A proposta da gestão municipal de transferir a administração pedagógica, administrativa e de infraestrutura de Escolas Municipais de Ensino Fundamental (Emefs) para organizações da sociedade civil acarretará um gasto efetivo maior aos cofres da capital paulista, mesmo prevendo um repasse unitário aparentemente menor. O diagnóstico consta em estudo técnico elaborado pelo Instituto Cultiva a pedido do Sindicato dos Trabalhadores na Administração Pública e Autarquias no Município de São Paulo (Sindsep) e foi publicado pelo jornal Folha de S. Paulo em sa ediçao de ontem, 17 de agosto.
O levantamento cruzou dados oficiais de execução orçamentária, Censo Escolar, diretrizes do edital de chamamento público e regras do Fundo de Manutenção e Desenvolvimento da Educação Básica (Fundeb).
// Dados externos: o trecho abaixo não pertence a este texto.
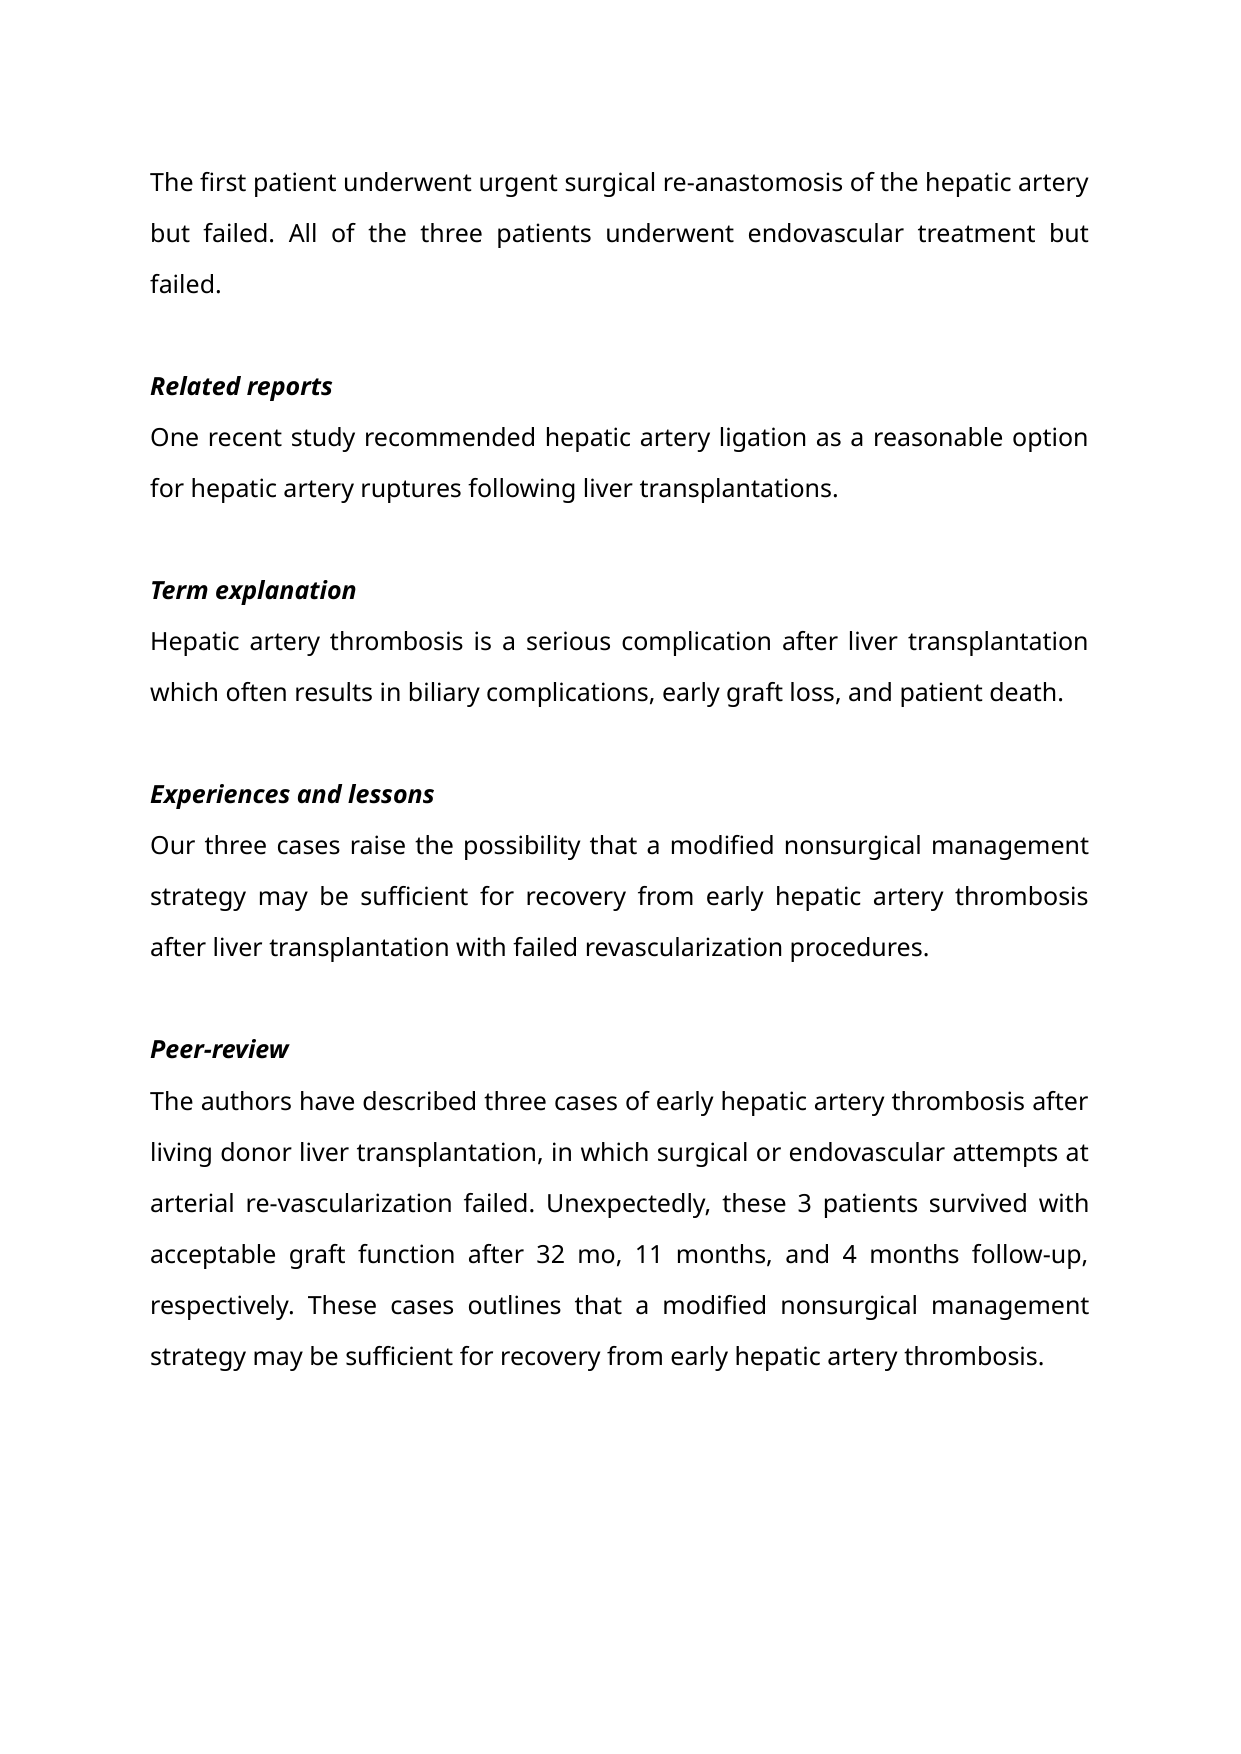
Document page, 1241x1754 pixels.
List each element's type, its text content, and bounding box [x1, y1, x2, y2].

A conta da terceirização e a renúncia ao Fundeb
Pelo modelo proposto, a prefeitura repassará em cinco anos cerca de R$ 102,8 milhões a entidades privadas para gerir três novas Emefs de tempo integral, totalizando 1.620 vagas. Em termos brutos, o contrato prevê um custo médio de R$ 12.689,21 por aluno/ano — valor 23,48% inferior aos R$ 16.580,82 gastos anualmente por estudante matriculado na rede de gestão direta.
Apesar da redução aparente no repasse direto, o estudo demonstra que o custo real suportado integralmente pelo município aumentará expressivamente devido às regras do Fundeb:
-
Na rede direta: O município recebe da União em média R$ 7.366,84 por matrícula no ensino fundamental, resultando em um desembolso líquido próprio de R$ 9.213,98 por aluno/ano.
-
Nas escolas conveniadas: Como a legislação federal veda expressamente o envio de verbas do Fundeb para organizações conveniadas no ensino fundamental, a cidade deixa de receber R$ 9.841,70 por aluno/ano (valor fixado para tempo integral).
-
Impacto orçamentário: Sem a contrapartida federal, o município arcará sozinho com o total de R$ 12.689,21 por vaga — valor 38% maior do que o gasto líquido com os alunos da rede direta, gerando um prejuízo acumulado de pelo menos R$ 79 milhões em repasses federais ao longo de cinco anos.
Questionamentos jurídicos e estruturais
Diferente de concessões focadas unicamente na manutenção física, o modelo paulistano transfere o controle pedagógico completo, incluindo a seleção, contratação e remuneração do corpo docente pelas organizações sociais.
O formato enfrenta resistência jurídica. O Ministério Público de São Paulo (MPSP) e entidades sindicais ingressaram com três ações civis públicas apontando terceirização ilegal do ensino regular. O chamamento público chegou a ser suspenso pela Justiça para a apresentação de esclarecimentos.
Especialistas em direito financeiro e gestão pública ressaltam que a legislação brasileira impõe ao gestor a obrigação de priorizar e fortalecer a infraestrutura e o quadro da própria rede direta antes de alocar recursos em instituições externas. Também foi apontado que, enquanto parcerias anteriores envolviam imóveis privados já existentes, as novas unidades estão sendo erguidas com verba pública antes da entrega à gestão externa.
Outro lado: Prefeitura defende modelo e contesta viés financeiro
Em resposta, a Secretaria Municipal de Educação defendeu o projeto pioneiro, argumentando que as novas escolas continuarão 100% públicas, gratuitas e integrantes do patrimônio municipal. A administração sustentou que o debate educacional não pode ser limitado a critérios estritamente financeiros e que o propósito central é replicar metodologias pedagógicas de excelência.
A gestão municipal destacou ainda que administra um orçamento anual de aproximadamente R$ 8 bilhões do Fundeb para mais de 1 milhão de matrículas e que o valor não recebido nas três unidades representará menos de 1% do total transferido pela União ao município, sem comprometer os investimentos globais da pasta.
Fontes: Instituto Cultiva, Sindsep, Secretaria Municipal de Educação de São Paulo (SME-SP) e Folha de S.Paulo / Estadão Conteúdo.